- _Provided passage_:
%%

This guide provides a comprehensive walkthrough for deploying Kpow, a powerful toolkit for Apache Kafka, onto an Amazon EKS (Elastic Kubernetes Service) cluster. We will cover the entire process from start to finish, including provisioning the necessary AWS infrastructure, deploying a Kafka cluster using the Strimzi operator, and finally, installing Kpow using a subscription from the AWS Marketplace.

The guide demonstrates how to set up both Kpow Annual and Kpow Hourly products, highlighting the specific integration points with AWS services like IAM for service accounts, ECR for container images, and the AWS License Manager for the annual subscription. By the end of this tutorial, you will have a fully functional environment running Kpow on EKS, ready to monitor and manage your Kafka cluster.

The source code and configuration files used in this guide can be found in the features/eks-deployment folder of this GitHub repository.

About Factor House

Factor House is a leader in real-time data tooling, empowering engineers with innovative solutions for Apache Kafka® and Apache Flink®.

Our flagship product, Kpow for Apache Kafka, is the market-leading enterprise solution for Kafka management and monitoring.

Explore our live multi-cluster demo environment or grab a free Community license and dive into streaming tech on your laptop with Factor House Local.

Prerequisites

To follow along the guide, you need:

CLI Tools:
- Recent versions of the following command-line interface (CLI) tools must be installed:
  - eksctl: For creating and managing Amazon EKS clusters.

%%

(Dataset records)
%%

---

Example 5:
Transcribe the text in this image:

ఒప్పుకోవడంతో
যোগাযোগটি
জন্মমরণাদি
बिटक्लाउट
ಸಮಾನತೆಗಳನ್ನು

%%

- _Stated goal_:
Quote the Kpow deployment guide above in full, word for word.

- _Reply to the task_:
This guide provides a comprehensive walkthrough for deploying Kpow, a powerful toolkit for Apache Kafka, onto an Amazon EKS (Elastic Kubernetes Service) cluster. We will cover the entire process from start to finish, including provisioning the necessary AWS infrastructure, deploying a Kafka cluster using the Strimzi operator, and finally, installing Kpow using a subscription from the AWS Marketplace.

The guide demonstrates how to set up both Kpow Annual and Kpow Hourly products, highlighting the specific integration points with AWS services like IAM for service accounts, ECR for container images, and the AWS License Manager for the annual subscription. By the end of this tutorial, you will have a fully functional environment running Kpow on EKS, ready to monitor and manage your Kafka cluster.

The source code and configuration files used in this guide can be found in the features/eks-deployment folder of this GitHub repository.

About Factor House

Factor House is a leader in real-time data tooling, empowering engineers with innovative solutions for Apache Kafka® and Apache Flink®.

Our flagship product, Kpow for Apache Kafka, is the market-leading enterprise solution for Kafka management and monitoring.

Explore our live multi-cluster demo environment or grab a free Community license and dive into streaming tech on your laptop with Factor House Local.

Prerequisites

To follow along the guide, you need:

CLI Tools:
- Recent versions of the following command-line interface (CLI) tools must be installed:
  - eksctl: For creating and managing Amazon EKS clusters.